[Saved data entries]
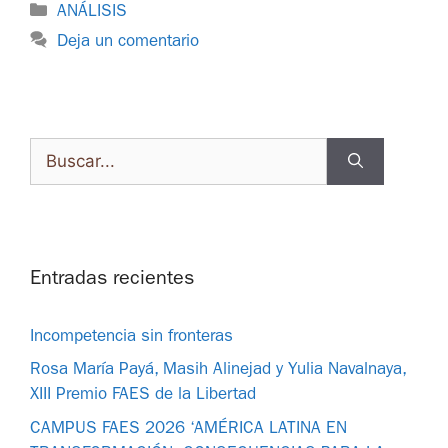
ANÁLISIS
Deja un comentario
Entradas recientes
Incompetencia sin fronteras
Rosa María Payá, Masih Alinejad y Yulia Navalnaya,
XIII Premio FAES de la Libertad
CAMPUS FAES 2026 ‘AMÉRICA LATINA EN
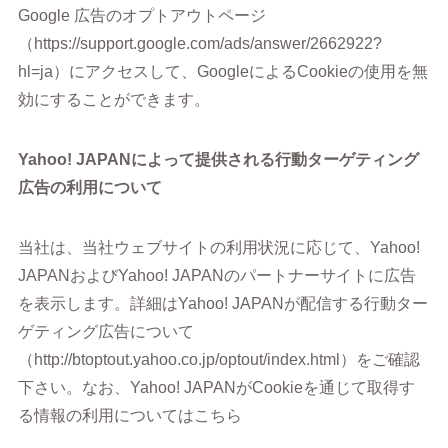
Google 広告のオプトアウトページ
（https://support.google.com/ads/answer/2662922?
hl=ja）にアクセスして、GoogleによるCookieの使用を無
効にすることができます。
Yahoo! JAPANによって提供される行動ターゲティング
広告の利用について
当社は、当社ウェブサイトの利用状況に応じて、Yahoo!
JAPANおよびYahoo! JAPANのパートナーサイトに広告
を表示します。詳細はYahoo! JAPANが配信する行動ター
ゲティング広告について
（http://btoptout.yahoo.co.jp/optout/index.html）をご確認
下さい。なお、Yahoo! JAPANがCookieを通じて取得す
る情報の利用についてはこちら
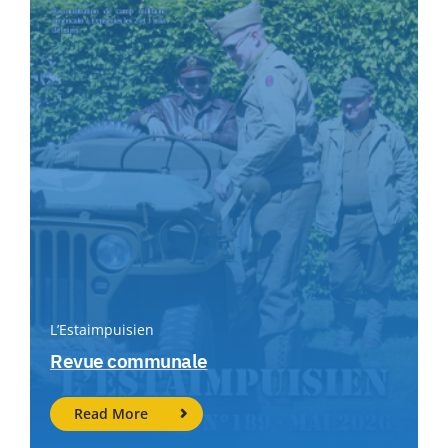
L’Estaimpuisien
Revue communale
Read More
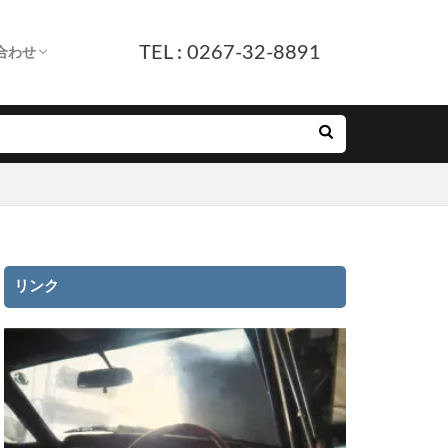
TEL : 0267-32-8891
合わせ
します。
へ
ついて
付
ルフォーム
E友だち追加
リンク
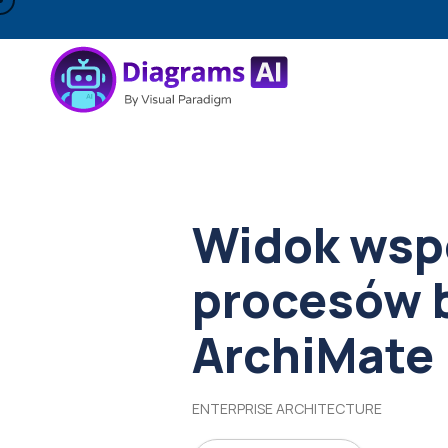
Widok wsp
procesów 
ArchiMate
ENTERPRISE ARCHITECTURE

● **Assignment**
Would you please restate the records word for word, excluding any images?

● **Result for this task**
ANÁLISIS
Deja un comentario
Entradas recientes
Incompetencia sin fronteras
Rosa María Payá, Masih Alinejad y Yulia Navalnaya,
XIII Premio FAES de la Libertad
CAMPUS FAES 2026 ‘AMÉRICA LATINA EN
Google 広告のオプトアウトページ
（https://support.google.com/ads/answer/2662922?
hl=ja）にアクセスして、GoogleによるCookieの使用を無
効にすることができます。
Yahoo! JAPANによって提供される行動ターゲティング
広告の利用について
当社は、当社ウェブサイトの利用状況に応じて、Yahoo!
JAPANおよびYahoo! JAPANのパートナーサイトに広告
を表示します。詳細はYahoo! JAPANが配信する行動ター
ゲティング広告について
（http://btoptout.yahoo.co.jp/optout/index.html）をご確認
下さい。なお、Yahoo! JAPANがCookieを通じて取得す
る情報の利用についてはこちら
L’Estaimpuisien
Revue communale
Read More
TEL : 0267-32-8891
合わせ
します。
へ
ついて
付
ルフォーム
E友だち追加
リンク
Widok wsp
procesów 
ArchiMate
ENTERPRISE ARCHITECTURE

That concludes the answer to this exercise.